Words by: Difford's Guide
The Pattison Crisis is a cautionary tale and one which dramatically affected the Scottish whisky industry. Originally dairy farmers in Edinburgh in 1880s, brothers Robert and Walter Pattison were among those who recognised an opportunity in the flourishing whisky trade thanks to France's vineyards having recently been devastated by phylloxera so crippling cognac production.
Trading cows for spirits, Robert Pattison began the brothers' blending company in 1887 and went public with it two years later. When the company was first floated on the stock market the family made a staggering £100,000. Going from strength to strength the enterprise lasted until 1896 when Robert and his brother Walter turned from blending to distilling and launched their brand of whisky.
They achieved spectacular success, acquiring half the shares in Glenfarclas distillery and substantial interests in Oban and Aultmore distilleries. Branching out, they purchased Duddingston Brewery and invested heavily in advertisements, well beyond what anyone at the time was doing - £20,000 in 1897 and a staggering £60,000 the following year. Their campaigns went worldwide and the resulting brand awareness continued to woo investors. In one stunt they gave out 500 African Grey Parrots to licensed grocers, all of which, so the story goes, chanted "buy Pattisons' Whisky".
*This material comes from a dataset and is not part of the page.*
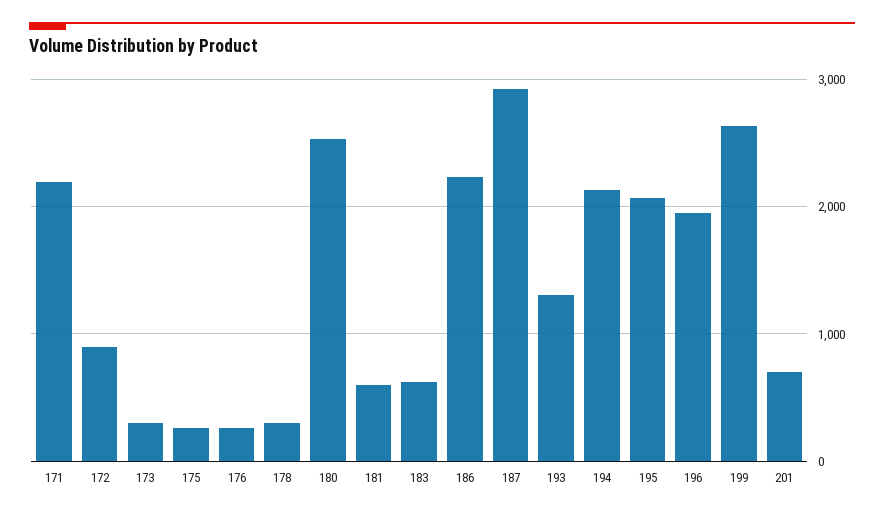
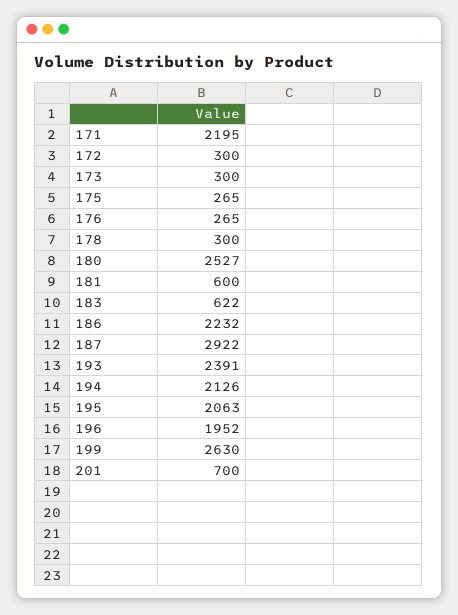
172: 900 -> 300
193: 1300 -> 2391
Investors and banks were offering huge overdrafts to the brothers and whilst the boom continued the credit stretched on. The brothers began to enjoy lavish lifestyles, purchasing country manors and vast offices. A favourite way to gain press attention during this time was to turn up on the platform in Peebles or Galashiels, where they owned property, just missing the train. They would then hire a private and outlandishly expensive train to whisk them into Edinburgh for their important meetings.
Unfortunately for the Pattisons, much of their success was based on credit. They had also been selling stock and buying it back at inflated prices as well as paying dividends from capital and over-valuing property. During the whisky boom their dubious business practices went, if not unnoticed, at least unheeded by others who were also trying to get rich quickly too.
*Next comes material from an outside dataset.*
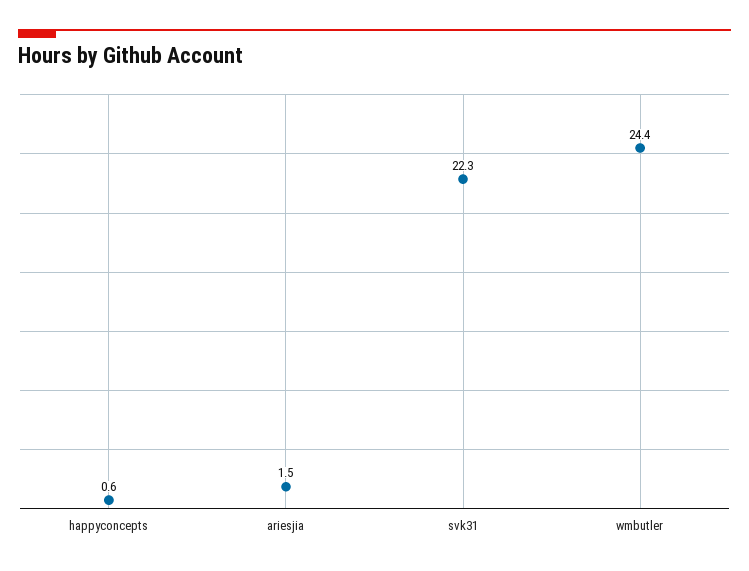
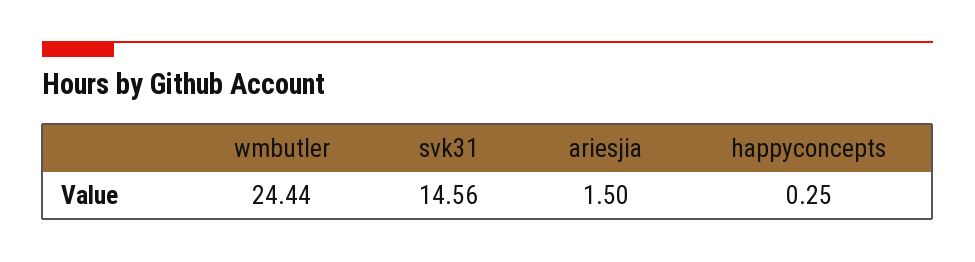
happyconcepts: 0.6 -> 0.25
svk31: 22.3 -> 14.56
Whisky began to be over-produced, going from an annual stock of two billion gallons to 13 billion. The whisky industry moved into downturn and that was followed by an inevitable crash at the end of 1898. Nine companies and several smaller suppliers were caught up as the Pattisons' business unwound, ending with creditors claiming £743,000.
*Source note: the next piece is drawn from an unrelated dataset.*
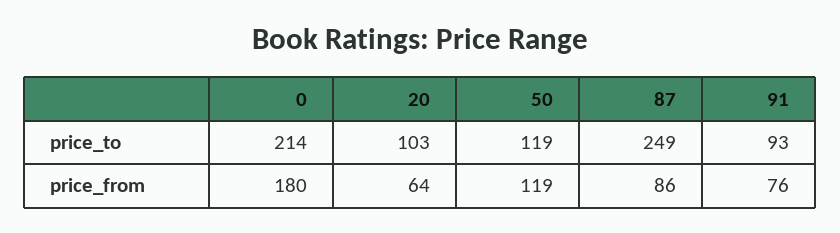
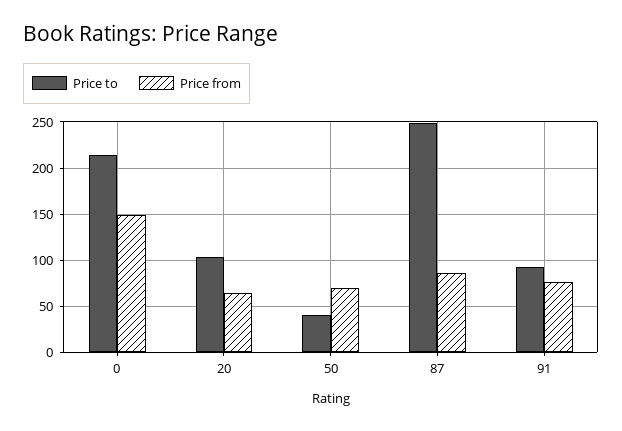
price_to, 50: 119 -> 40
price_from, 0: 180 -> 150
price_from, 50: 119 -> 70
Three years later, the brothers appeared in court on charges of fraud and embezzlement. It was also established that they had been selling cheap whisky, mixed with a small amount of fine Scotch, as "Fine Old Glenlivet". Found guilty of the charges Walter was sentenced to prison for eight months whilst Robert received eighteen.
The Pattison brand of whisky died an inevitable death and the victors of the affair turned out to be Distillers Company Ltd, the Pattison's larger competitor. It managed to weather the storm of over-production and was able to take on the Pattison warehouses for barely a third of their original price. The Distillers Company turned into what we know today as Diageo.